### TASKS TO CARRY OUT
A - Translate this sentence from the article on the Innovate Cities launch into French: "Innovate Cities – a not-for-profit network of innovators working towards more inclusive, livable, and sustainable cities – has recently launched in Canada."
B - Resume the article on the Innovate Cities launch after its final item in the list of core offerings, and write the next part of it.

Innovate Cities Non-Profit Launches In Canada

Innovate Cities – a not-for-profit network of innovators working towards more inclusive, livable, and sustainable cities – has recently launched in Canada. Innovate Cities focuses on five key issues: building resilience, integrating capabilities, accelerating commercialization, and protecting data privacy.

Innovate Cities’ infrastructure has four core offerings:

  • CityShield – protects personal privacy by enabling data collectors – such as property owners, app developers, etc. – to share strongly de-identified data within the network. Innovate Cities has established the role of an independent Chief Privacy Officer who will work to ensure compliance with privacy standards and act as an avenue for complaints from innovators, businesses, and the public;
  • CityStack – smart city technologies that can be implemented to make any building ‘smart,’ including: post-pandemic return to work, monitoring and appropriate cleaning of spaces in office buildings, and regulating energy usage for a cleaner and better environment;
  • CitySphere – an innovator community that will promote collaboration as an essential piece of innovation. It hopes to aid in forming partnerships to help to accelerate the commercialization of technologies; and,
  • CityScape – an innovation marketplace in partnership with the Toronto Region Board of Trade, which will allow innovators to connect with potential clients from the real estate sector who can implement smart city technologies to improve the urban experience of people who use their properties.

### EXTRACTED INFORMATION
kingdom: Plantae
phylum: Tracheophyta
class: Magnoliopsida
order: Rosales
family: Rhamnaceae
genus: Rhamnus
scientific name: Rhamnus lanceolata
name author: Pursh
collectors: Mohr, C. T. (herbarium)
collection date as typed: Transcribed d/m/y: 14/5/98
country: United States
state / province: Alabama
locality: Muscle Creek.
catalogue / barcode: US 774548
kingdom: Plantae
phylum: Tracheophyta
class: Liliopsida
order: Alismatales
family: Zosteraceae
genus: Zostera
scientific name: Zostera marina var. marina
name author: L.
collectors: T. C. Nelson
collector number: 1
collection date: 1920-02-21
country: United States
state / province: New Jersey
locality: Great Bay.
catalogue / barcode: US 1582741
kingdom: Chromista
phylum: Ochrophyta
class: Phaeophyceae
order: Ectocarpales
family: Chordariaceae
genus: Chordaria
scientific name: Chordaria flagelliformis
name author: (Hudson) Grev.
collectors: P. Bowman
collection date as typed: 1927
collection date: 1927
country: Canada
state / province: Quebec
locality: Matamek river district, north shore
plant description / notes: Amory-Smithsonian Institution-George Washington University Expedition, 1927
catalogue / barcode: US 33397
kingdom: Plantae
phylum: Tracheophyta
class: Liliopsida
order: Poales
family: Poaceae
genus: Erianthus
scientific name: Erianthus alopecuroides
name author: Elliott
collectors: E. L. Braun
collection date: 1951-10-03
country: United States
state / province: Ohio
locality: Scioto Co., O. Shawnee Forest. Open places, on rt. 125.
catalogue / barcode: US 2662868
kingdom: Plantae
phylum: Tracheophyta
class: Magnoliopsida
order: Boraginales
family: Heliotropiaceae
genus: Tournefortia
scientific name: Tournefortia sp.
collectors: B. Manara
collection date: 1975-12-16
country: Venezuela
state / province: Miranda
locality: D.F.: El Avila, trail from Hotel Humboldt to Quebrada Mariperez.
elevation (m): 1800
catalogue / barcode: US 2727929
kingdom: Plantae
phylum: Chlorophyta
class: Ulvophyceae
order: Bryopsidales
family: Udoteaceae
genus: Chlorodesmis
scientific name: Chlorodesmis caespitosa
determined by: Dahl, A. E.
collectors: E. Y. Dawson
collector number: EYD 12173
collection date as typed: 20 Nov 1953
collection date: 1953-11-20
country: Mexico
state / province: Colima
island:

### SOLVED PROBLEMS
A - Innovate Cities – un réseau à but non lucratif d'innovateurs œuvrant pour des villes plus inclusives, plus agréables à vivre et plus durables – a récemment été lancé au Canada.

B -
“With more than 80% of the Canadian population calling cities home, our urban communities are under significant strain. We need to adapt to create more resilient, healthier and happier places to live,” said Hugh O’Reilly, Executive Director and Board Member of Innovate Cities. “Access to data is the key to unlocking this potential, but it cannot be done without a governance model and corresponding infrastructure that protects individual privacy and earns trust. With a new model, smart city technology can be regulated much like any other service to ensure that it is working for citizens rather than against them.”